The full extent of MI5's knowledge of the July 7 suicide bombers and its failure to pursue them as priority targets can now be revealed.
The truth about the failure of Britain's intelligence agencies to investigate the July 7 terror cell had to be kept secret because of reporting restrictions surrounding the fertiliser bomb plot trial.
Mohammed Sidique Khan, the ringleader of the July 7 bombers, was a close associate of the leader of the fertiliser cell, Omar Khyam, at a time when he was one of Britain's top terror targets.
The two met each other at least four times in England while Khyam was under surveillance by MI5 in the final stages of his plotting.
At one point they were recorded by security service agents talking about terrorism.
Khyam also met another of the July 7 suicide gang - Khan's righthand man, Shehzad Tanweer - while under surveillance by MI5.
Yet neither Khan nor Tanweer were classified as priority targets by the security services.

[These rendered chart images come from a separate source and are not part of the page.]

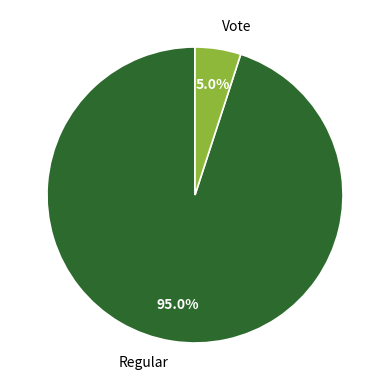

Does Vote account for over 50% of the chart?

No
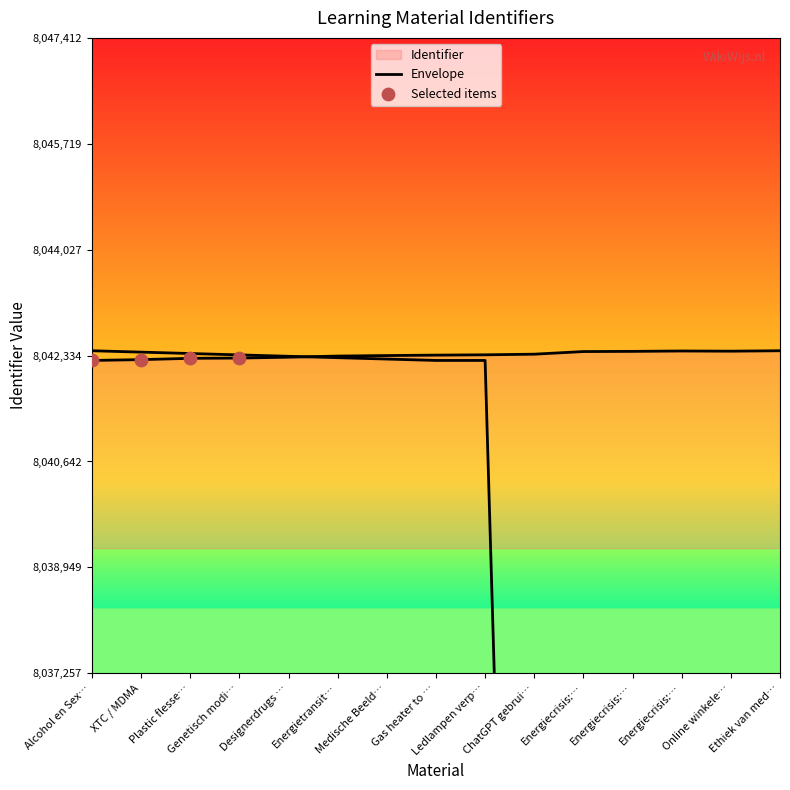

What is the ratio of the value at Genetisch modi… to the value at Energiecrisis:…?

1.0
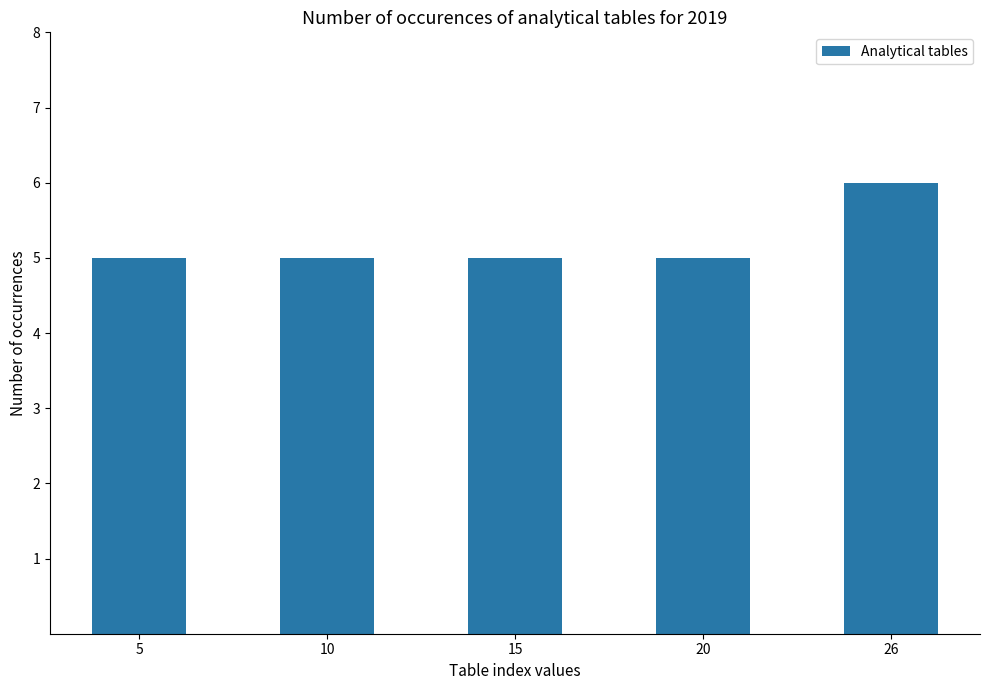

Reading left to right, extract all data points from this chart.

5	5	5	5	6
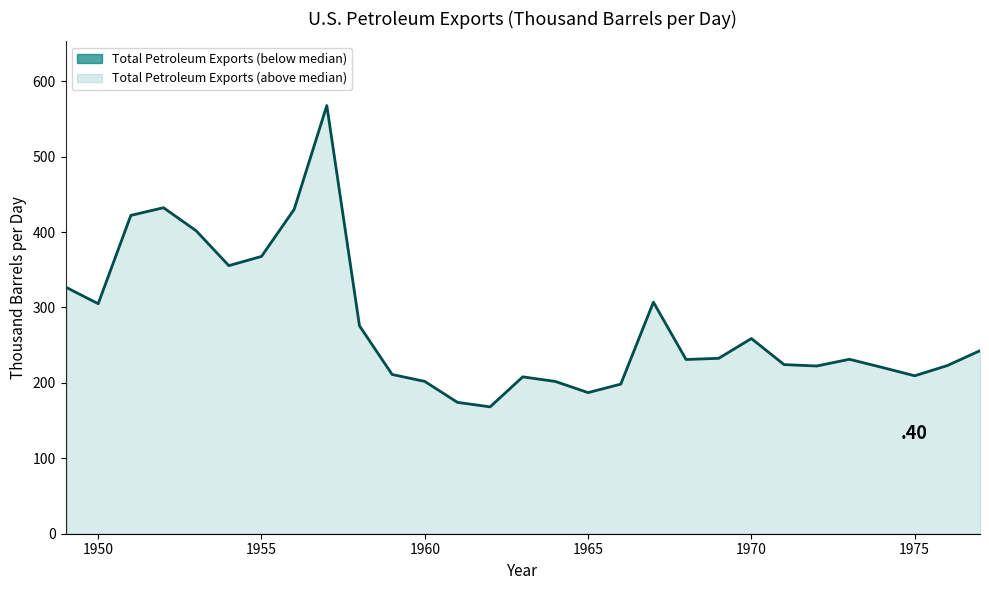

What is the difference between the maximum and minimum values?

399.4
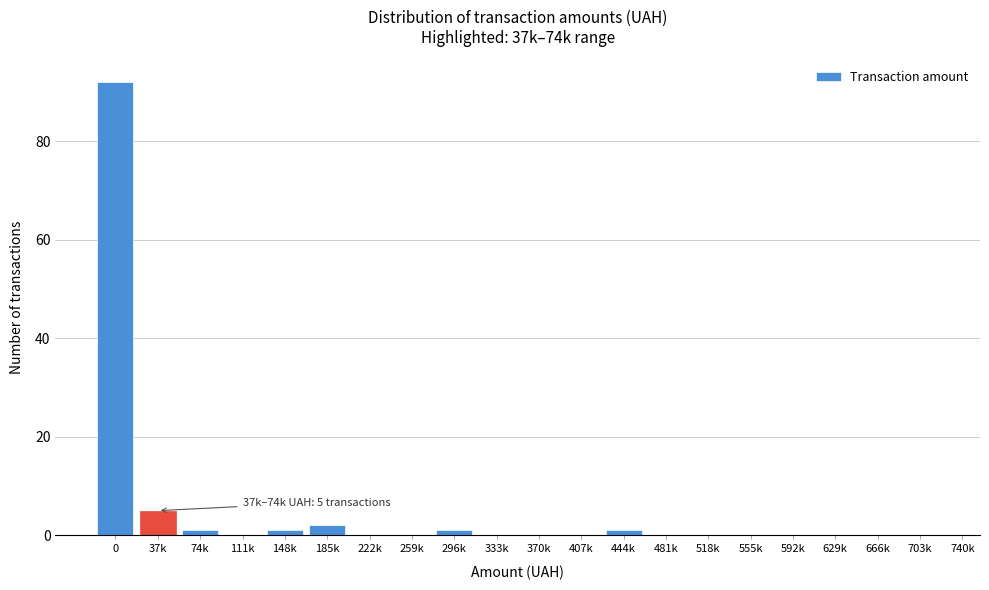

Reading left to right, transcribe all the data shown in this chart.

0=92	37k=5	74k=1	111k=0	148k=1	185k=2	222k=0	259k=0	296k=1	333k=0	370k=0	407k=0	444k=1	481k=0	518k=0	555k=0	592k=0	629k=0	666k=0	703k=0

Graham Foulkes, who lost his 22-year-old son David in the attacks, said that when he learned of the truth about July 7 he was "absolutely overwhelmed with a sense of sheer disbelief".
He said: "The consequences of that level of incompetence were such that my son was killed. That is truly appalling.
"Could the bombings have been prevented? As a father who lost a son, I am drawn to that conclusion."
Once the investigation, codenamed Operation Crevice, had wound up, it was MI5's responsibility to assess the threat posed by those on the fringes of the operation and decide what level of resources to devote to investigating them.
But the service decided Khan and Tanweer were "peripheral"
figures. They were listed among the dozens of "desirable" rather than core "essential" targets and, as a result, were able to slip through the net. Within 16 months they went on to kill 52 innocent people in the first suicide attack on European soil.
Khan and Khyam also attended a terror training camp together in Pakistan - a full two years before the July 7 bombings.
Crucial opportunities to identify Khan as a serious terror threat in the months before July 7 were missed.
A photograph of him was circulated by MI5 to intelligence agencies around the world in early 2005 yet, astonishingly, it was not shown to the one witness who could have positively identified him.
American Mohammed Babar, the "supergrass" in the fertiliser trial, had been to the same training camp as Khan and Khyam. After his arrest, he told the authorities that Khan, whom he knew as Ibrahim, was "trouble"
and "should be checked out".
But he was never shown Khan's picture by the FBI.
Babar was later said to have been angry about this failure when he heard that Khan led the attacks on London.
In its official report on the bombings, the parliamentary Intelligence and Security Committee (ISC) described this as a "missed opportunity" to identify the man who would go on to lead the biggest mass casualty terrorist attack Britain has ever seen.
In the wake of the bombings, the Government insisted there had been no warning of the attack. The bombers were said to have been "clean skins" who had never made any significant impression on the intelligence radar before.
Yesterday's revelations will throw into doubt MI5's ability to protect Britain from terrorism and heap pressure on its head, Jonathan Evans, who took over from Dame Eliza Manningham- Buller just days ago.
He served as her deputy during part of the period in question.
Dame Eliza announced last year that she would be leaving, with some commentators alleging she was quitting just as the truth was about to come out.
Her departure is now likely to be seen as an attempt to allow the service to start "with a clean slate".
Furious survivors and grieving relatives renewed their calls for a public inquiry into the bombings.
Rachel North, who survived the blast on the Piccadilly Line train, said she was "very shocked" and "appalled" when she first learned the truth about Khan and Khyam.
She said it now appeared July 7 could have been prevented.
"This has fuelled my desire for an independent inquiry because it appears we have not been told the truth about what happened and what we knew about these bombers prior to July 7," she said.
Mr Foulkes, whose son, a media sales manager for The Guardian in Manchester, was killed in the Edgware Road blast, added of Dame Eliza's departure from the top job at MI5: "She has fallen on her sword. I think she jumped before an inquiry was held, which undoubtedly would have criticised her personally."
Shadow home secretary David Davis promised to table a series of parliamentary questions and called for an independent inquiry.